Since I came into foster care, I’ve maintained my grades no matter what was happening in my life. And last year, when I got the chance to move to a foster home, I demanded to move to a good neighborhood and to live with a foster parent who could help me get into college.
A Picture of My Future
That foster home wasn’t the greatest (I’ve moved yet again, to a foster mom who cares as much as I do about my college education). But at least it was in a nice area downtown, a serene environment with no gun shots and no kids screaming from a beating. I felt safe walking home because I didn’t hear “Yo, Shorty!” on every corner or see a bunch of broke-ass hustlers. Instead I saw businessmen talking on their cell phones.
The neighborhood inspired me and I felt like I could calm down. Nights when I didn’t feel like doing my homework I’d look outside and realize that one measly homework assignment wasn’t going to keep me from my dream of being successful enough to live in a nice place as an adult. Of course, I also kept a 90 average.

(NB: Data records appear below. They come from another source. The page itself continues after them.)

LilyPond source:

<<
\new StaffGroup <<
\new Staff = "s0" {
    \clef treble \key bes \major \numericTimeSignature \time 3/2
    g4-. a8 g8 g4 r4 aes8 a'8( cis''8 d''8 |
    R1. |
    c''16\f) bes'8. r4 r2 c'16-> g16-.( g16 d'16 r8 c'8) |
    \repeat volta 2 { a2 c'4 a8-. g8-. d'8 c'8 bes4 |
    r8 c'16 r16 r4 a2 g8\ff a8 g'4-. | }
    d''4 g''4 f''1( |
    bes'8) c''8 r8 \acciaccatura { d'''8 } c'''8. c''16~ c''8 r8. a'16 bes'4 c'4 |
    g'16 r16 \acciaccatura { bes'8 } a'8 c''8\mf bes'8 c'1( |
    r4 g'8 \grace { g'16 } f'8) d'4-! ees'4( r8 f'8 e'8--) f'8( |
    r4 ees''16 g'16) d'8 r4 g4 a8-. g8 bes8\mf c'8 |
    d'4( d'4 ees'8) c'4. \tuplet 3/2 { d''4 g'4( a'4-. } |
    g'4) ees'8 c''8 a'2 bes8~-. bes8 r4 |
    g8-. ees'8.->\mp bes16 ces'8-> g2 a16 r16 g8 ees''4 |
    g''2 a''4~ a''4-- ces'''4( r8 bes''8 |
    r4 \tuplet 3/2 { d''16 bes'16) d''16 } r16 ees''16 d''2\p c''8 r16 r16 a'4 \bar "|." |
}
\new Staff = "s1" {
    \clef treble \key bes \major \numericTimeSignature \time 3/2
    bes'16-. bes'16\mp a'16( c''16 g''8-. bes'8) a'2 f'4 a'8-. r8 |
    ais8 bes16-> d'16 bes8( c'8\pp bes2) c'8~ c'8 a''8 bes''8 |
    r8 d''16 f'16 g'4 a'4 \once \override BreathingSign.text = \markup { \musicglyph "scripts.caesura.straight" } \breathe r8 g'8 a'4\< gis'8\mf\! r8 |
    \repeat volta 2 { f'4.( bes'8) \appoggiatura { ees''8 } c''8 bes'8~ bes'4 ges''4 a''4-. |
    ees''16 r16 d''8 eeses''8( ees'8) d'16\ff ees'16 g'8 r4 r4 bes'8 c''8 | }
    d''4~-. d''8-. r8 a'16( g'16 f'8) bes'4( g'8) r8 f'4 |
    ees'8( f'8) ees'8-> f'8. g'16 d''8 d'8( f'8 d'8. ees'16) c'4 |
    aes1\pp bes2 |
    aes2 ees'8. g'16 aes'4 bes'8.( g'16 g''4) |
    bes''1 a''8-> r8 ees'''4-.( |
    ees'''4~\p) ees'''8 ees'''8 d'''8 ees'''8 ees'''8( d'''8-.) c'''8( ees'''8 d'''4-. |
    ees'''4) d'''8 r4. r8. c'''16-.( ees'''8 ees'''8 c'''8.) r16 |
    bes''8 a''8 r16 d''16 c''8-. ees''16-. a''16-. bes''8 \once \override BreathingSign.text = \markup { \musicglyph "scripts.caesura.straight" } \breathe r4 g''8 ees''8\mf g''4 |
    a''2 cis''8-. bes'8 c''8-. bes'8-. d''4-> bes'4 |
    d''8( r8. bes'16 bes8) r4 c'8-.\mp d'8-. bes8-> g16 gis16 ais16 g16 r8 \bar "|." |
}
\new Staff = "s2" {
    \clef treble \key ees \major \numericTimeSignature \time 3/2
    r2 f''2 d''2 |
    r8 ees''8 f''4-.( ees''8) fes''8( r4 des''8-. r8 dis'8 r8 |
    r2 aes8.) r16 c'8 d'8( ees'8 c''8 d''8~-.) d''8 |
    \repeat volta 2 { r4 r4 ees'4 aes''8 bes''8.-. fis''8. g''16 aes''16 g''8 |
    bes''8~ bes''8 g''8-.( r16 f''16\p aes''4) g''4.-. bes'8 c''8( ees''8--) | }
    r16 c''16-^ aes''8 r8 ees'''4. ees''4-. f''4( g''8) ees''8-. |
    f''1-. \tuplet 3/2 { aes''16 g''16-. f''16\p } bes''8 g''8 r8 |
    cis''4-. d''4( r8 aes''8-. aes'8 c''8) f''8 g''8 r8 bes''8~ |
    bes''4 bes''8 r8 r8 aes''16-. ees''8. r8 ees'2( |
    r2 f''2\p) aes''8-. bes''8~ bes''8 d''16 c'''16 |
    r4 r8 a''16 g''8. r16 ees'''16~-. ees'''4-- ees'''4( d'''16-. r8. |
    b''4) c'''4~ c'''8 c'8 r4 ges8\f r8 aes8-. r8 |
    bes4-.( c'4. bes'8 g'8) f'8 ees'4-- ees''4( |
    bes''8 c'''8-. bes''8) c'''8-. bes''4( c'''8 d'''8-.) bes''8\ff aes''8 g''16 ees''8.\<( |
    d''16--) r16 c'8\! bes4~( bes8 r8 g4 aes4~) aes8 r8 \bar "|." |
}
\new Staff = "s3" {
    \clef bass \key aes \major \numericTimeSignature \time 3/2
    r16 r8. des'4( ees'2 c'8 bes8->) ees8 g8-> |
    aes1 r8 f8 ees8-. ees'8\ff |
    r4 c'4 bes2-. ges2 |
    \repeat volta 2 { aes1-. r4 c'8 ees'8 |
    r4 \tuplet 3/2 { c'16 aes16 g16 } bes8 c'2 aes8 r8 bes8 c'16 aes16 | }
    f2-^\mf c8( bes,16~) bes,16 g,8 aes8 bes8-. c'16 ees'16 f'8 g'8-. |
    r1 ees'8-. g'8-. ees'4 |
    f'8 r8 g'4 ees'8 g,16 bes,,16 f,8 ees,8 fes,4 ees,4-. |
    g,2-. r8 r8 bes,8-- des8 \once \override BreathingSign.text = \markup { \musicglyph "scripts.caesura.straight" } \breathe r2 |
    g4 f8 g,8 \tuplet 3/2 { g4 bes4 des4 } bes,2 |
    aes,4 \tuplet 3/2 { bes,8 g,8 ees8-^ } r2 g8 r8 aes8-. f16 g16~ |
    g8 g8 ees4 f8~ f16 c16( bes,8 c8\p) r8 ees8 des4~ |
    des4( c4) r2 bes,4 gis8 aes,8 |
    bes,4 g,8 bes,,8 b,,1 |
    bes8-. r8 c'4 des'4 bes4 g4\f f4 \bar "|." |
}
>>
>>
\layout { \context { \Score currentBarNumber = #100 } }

In school, I’d often analyze what went wrong in some of the other kids’ lives. In my new neighborhood, I had a chance to see how people went right.
Walking down the street I saw role models—business people on their way to work, heading into beautiful buildings. It was such a moving experience for me to walk among them, imagining myself one day working in one of those buildings or going into one of those homes, too.